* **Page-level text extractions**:

---------------

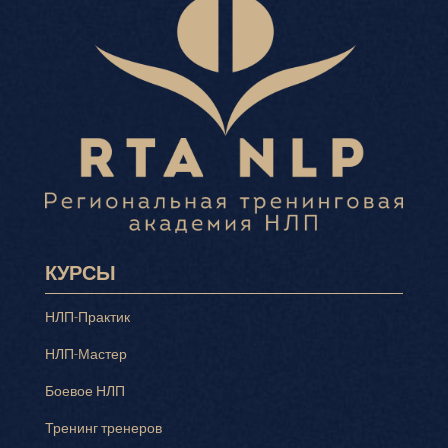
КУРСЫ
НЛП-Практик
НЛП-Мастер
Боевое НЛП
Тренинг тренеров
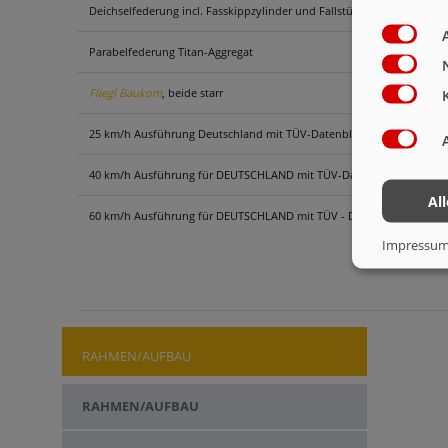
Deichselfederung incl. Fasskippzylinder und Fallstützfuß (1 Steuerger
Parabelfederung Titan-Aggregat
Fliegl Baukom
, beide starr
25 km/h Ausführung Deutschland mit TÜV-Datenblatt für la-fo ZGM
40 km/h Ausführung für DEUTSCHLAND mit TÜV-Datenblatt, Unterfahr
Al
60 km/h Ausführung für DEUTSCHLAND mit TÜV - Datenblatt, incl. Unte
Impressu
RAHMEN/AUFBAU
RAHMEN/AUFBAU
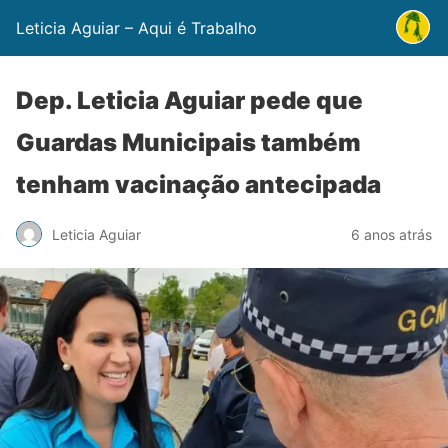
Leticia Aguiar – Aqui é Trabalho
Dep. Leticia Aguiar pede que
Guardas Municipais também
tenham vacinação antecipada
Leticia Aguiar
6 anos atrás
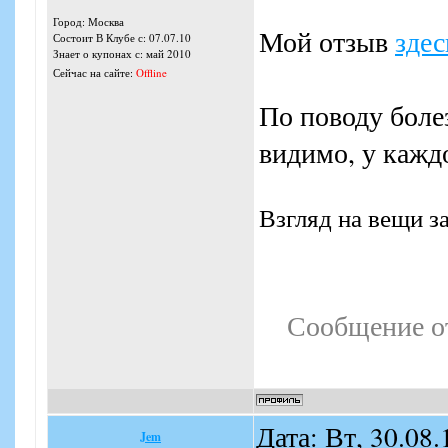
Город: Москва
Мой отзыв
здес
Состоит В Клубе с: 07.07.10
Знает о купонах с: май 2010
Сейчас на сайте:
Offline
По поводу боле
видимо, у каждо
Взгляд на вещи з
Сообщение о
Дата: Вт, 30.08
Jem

---------------

* **Exercise**: Retype all the data exactly. Omit pictures.

* **Exercise answer**:
КУРСЫ
НЛП-Практик
НЛП-Мастер
Боевое НЛП
Тренинг тренеров
Deichselfederung incl. Fasskippzylinder und Fallstützfuß (1 Steuerger
Parabelfederung Titan-Aggregat
Fliegl Baukom
, beide starr
25 km/h Ausführung Deutschland mit TÜV-Datenblatt für la-fo ZGM
40 km/h Ausführung für DEUTSCHLAND mit TÜV-Datenblatt, Unterfahr
Al
60 km/h Ausführung für DEUTSCHLAND mit TÜV - Datenblatt, incl. Unte
Impressu
RAHMEN/AUFBAU
RAHMEN/AUFBAU
Leticia Aguiar – Aqui é Trabalho
Dep. Leticia Aguiar pede que
Guardas Municipais também
tenham vacinação antecipada
Leticia Aguiar
6 anos atrás
Город: Москва
Мой отзыв
здес
Состоит В Клубе с: 07.07.10
Знает о купонах с: май 2010
Сейчас на сайте:
Offline
По поводу боле
видимо, у каждо
Взгляд на вещи з
Сообщение о
Дата: Вт, 30.08
Jem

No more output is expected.